** Task to complete **
Retype, exactly as they appear below, the lines between the line holding "# composite \s-1PK\s0" and the line holding "my $objects = Koha::Objects\->search([$params, $attributes]);", both ends included.

++++ Recorded data

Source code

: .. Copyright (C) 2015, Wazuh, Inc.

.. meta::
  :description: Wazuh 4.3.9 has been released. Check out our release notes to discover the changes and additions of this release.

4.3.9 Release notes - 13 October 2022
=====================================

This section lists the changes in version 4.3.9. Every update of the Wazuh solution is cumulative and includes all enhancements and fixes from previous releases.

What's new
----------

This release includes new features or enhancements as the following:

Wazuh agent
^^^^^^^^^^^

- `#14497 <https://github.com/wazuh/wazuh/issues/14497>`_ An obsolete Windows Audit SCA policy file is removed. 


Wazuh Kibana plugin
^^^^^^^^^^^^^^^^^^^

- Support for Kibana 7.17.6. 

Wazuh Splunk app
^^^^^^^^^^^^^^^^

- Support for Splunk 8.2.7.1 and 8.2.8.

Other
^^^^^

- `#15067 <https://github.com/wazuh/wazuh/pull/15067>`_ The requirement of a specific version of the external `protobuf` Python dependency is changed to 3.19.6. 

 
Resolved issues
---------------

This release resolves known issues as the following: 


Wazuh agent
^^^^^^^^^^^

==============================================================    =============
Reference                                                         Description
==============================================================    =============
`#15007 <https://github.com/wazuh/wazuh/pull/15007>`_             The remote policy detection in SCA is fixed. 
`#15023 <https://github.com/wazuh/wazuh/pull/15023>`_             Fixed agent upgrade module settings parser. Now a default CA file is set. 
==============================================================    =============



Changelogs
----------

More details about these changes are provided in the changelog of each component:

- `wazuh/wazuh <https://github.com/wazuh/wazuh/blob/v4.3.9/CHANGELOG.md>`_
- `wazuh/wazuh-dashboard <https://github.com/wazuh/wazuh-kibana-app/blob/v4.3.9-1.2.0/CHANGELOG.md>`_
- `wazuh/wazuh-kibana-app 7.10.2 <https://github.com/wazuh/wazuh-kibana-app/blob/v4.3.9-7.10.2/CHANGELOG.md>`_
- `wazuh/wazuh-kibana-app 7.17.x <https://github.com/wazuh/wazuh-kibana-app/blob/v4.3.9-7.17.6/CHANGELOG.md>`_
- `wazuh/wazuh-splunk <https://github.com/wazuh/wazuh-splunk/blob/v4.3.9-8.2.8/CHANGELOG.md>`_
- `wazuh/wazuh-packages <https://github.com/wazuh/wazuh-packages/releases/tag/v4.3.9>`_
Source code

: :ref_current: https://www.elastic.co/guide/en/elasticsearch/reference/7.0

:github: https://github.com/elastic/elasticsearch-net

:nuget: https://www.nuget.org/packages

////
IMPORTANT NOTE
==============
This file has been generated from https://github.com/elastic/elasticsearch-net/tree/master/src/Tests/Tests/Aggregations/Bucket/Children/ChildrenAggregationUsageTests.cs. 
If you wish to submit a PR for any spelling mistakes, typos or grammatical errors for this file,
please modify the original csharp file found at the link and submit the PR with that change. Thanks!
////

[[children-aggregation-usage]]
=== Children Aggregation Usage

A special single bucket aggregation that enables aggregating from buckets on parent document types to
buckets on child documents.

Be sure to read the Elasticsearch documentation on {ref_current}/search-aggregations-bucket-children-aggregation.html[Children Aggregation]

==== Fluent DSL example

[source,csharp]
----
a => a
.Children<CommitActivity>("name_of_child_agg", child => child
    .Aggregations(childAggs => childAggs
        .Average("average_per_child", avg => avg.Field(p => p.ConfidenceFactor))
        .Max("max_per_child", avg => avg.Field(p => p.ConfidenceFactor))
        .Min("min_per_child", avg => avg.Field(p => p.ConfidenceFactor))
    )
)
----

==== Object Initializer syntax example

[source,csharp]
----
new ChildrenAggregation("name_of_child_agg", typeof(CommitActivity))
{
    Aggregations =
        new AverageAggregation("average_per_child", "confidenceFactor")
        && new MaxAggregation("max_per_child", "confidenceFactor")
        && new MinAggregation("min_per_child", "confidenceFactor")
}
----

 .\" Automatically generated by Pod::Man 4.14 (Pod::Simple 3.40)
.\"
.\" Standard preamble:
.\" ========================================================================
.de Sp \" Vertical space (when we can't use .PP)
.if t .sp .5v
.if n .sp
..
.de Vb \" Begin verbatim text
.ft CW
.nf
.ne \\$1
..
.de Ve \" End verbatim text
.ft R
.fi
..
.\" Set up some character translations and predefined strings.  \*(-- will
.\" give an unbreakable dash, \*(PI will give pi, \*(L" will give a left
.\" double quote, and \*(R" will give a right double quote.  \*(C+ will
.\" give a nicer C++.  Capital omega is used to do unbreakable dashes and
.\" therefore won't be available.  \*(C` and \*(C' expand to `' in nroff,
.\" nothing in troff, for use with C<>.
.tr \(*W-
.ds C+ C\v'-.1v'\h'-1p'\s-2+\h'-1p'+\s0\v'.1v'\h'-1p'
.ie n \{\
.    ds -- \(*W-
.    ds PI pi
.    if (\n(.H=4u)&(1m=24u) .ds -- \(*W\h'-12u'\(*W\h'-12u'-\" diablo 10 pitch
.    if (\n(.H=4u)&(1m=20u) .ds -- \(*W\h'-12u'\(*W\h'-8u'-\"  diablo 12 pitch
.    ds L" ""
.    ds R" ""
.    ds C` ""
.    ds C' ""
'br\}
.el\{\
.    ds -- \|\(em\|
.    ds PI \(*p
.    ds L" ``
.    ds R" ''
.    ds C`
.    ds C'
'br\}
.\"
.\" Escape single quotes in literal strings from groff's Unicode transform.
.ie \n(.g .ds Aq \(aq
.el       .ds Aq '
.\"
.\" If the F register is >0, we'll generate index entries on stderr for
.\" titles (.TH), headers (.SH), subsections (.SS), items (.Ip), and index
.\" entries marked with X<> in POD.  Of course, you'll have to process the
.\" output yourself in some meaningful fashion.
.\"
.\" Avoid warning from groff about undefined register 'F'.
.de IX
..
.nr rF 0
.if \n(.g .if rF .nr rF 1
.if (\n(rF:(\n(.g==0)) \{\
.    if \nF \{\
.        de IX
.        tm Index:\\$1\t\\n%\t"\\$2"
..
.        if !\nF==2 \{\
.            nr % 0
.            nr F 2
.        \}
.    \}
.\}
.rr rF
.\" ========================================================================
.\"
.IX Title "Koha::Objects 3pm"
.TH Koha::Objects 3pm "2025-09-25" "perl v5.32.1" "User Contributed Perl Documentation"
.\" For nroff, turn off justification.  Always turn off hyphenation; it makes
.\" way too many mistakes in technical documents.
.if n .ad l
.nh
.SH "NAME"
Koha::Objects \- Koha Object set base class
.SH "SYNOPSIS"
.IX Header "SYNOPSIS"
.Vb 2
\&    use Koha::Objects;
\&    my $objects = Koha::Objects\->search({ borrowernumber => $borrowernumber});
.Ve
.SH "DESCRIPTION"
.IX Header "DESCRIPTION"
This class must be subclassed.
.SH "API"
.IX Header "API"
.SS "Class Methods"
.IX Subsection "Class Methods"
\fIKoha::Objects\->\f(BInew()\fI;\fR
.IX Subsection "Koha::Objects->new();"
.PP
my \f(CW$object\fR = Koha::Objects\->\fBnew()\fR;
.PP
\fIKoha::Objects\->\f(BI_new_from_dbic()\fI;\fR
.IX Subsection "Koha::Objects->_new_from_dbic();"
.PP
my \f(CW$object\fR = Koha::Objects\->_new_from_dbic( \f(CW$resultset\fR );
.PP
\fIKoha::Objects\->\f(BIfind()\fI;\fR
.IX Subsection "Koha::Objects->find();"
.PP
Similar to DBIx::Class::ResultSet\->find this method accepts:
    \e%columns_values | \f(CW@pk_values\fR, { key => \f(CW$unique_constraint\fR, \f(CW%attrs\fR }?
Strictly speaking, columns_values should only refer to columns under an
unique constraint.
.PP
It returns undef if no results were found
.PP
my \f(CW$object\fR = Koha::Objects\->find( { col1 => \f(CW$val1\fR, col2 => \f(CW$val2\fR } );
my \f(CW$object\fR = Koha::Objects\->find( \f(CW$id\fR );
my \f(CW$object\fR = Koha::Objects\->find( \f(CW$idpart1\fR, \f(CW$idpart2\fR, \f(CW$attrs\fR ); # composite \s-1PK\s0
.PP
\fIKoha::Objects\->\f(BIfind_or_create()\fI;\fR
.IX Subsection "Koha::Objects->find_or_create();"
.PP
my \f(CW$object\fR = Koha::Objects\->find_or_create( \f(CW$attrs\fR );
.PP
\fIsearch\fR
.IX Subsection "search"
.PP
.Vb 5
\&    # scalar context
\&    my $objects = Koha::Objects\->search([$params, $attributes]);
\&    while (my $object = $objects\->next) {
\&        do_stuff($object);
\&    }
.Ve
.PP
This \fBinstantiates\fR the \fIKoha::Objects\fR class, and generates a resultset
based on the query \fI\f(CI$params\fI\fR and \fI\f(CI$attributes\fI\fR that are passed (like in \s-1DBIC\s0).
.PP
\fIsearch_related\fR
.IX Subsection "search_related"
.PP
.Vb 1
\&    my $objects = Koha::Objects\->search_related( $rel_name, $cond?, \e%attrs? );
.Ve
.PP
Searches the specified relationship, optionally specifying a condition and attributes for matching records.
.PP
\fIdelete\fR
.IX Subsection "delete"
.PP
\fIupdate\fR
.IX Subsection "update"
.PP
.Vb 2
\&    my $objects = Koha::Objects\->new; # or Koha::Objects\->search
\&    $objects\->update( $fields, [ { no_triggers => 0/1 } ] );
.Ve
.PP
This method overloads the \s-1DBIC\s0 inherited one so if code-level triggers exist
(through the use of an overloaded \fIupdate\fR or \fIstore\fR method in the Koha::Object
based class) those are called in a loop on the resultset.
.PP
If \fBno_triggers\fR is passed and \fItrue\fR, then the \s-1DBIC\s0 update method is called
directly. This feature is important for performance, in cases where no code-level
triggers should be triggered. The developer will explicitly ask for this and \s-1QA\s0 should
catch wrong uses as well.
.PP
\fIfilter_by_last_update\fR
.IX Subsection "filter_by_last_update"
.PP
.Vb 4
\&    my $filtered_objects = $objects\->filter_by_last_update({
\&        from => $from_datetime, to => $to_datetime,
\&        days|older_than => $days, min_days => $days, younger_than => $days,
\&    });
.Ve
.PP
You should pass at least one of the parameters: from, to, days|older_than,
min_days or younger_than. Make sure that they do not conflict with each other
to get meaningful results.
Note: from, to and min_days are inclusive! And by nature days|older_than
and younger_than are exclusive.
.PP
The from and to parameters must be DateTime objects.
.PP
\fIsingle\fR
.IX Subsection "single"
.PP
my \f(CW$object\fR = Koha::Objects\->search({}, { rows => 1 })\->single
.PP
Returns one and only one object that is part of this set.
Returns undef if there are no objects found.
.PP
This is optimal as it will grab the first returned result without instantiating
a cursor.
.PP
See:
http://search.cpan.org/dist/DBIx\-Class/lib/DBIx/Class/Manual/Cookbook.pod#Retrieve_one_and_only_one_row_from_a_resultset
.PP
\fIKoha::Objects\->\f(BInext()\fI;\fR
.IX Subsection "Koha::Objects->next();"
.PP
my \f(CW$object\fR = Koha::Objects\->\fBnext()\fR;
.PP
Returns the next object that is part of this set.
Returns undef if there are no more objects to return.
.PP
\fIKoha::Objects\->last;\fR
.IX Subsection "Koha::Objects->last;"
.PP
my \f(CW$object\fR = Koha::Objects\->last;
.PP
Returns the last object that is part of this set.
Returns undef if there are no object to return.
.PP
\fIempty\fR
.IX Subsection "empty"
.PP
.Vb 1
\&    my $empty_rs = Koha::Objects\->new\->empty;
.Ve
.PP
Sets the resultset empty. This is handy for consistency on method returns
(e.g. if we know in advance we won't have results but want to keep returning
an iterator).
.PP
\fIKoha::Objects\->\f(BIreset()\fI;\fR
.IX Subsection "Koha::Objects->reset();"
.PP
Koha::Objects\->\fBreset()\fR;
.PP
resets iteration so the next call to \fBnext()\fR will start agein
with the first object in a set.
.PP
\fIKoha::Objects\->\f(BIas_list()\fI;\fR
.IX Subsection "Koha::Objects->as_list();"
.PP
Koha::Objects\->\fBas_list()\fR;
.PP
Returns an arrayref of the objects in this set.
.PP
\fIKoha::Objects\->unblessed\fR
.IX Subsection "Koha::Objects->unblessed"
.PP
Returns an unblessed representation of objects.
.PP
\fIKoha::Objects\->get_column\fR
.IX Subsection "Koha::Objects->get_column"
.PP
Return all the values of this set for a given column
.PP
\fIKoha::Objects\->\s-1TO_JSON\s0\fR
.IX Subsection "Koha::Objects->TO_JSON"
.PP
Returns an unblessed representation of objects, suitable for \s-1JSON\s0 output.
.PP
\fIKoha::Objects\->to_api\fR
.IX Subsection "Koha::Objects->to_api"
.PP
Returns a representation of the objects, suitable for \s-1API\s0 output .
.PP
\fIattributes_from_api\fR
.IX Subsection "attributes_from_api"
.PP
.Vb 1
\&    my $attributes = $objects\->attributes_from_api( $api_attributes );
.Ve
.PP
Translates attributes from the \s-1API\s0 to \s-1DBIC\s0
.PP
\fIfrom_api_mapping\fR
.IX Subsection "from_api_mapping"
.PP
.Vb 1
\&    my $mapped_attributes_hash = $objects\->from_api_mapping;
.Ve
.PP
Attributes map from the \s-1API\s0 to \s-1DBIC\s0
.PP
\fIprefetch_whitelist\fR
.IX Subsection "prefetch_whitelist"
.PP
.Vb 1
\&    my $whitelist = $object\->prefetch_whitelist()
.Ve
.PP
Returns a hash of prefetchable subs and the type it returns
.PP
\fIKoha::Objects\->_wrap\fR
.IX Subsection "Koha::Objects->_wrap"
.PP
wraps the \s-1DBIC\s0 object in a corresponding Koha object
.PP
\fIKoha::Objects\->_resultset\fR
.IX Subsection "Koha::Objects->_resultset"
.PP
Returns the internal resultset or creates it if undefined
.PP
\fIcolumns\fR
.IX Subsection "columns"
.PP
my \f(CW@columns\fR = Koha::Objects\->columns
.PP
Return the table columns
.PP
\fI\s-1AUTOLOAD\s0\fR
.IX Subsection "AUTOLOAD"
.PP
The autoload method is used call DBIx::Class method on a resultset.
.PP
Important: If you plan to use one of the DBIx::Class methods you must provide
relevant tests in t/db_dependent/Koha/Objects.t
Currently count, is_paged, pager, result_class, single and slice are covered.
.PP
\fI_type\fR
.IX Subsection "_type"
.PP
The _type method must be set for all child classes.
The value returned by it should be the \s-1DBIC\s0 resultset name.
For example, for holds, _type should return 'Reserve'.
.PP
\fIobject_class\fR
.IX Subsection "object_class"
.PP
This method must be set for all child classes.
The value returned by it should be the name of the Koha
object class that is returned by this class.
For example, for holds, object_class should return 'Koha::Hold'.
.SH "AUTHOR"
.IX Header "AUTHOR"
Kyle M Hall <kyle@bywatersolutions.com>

++++++++

** The answer **
my \f(CW$object\fR = Koha::Objects\->find( \f(CW$idpart1\fR, \f(CW$idpart2\fR, \f(CW$attrs\fR ); # composite \s-1PK\s0
.PP
\fIKoha::Objects\->\f(BIfind_or_create()\fI;\fR
.IX Subsection "Koha::Objects->find_or_create();"
.PP
my \f(CW$object\fR = Koha::Objects\->find_or_create( \f(CW$attrs\fR );
.PP
\fIsearch\fR
.IX Subsection "search"
.PP
.Vb 5
\&    # scalar context
\&    my $objects = Koha::Objects\->search([$params, $attributes]);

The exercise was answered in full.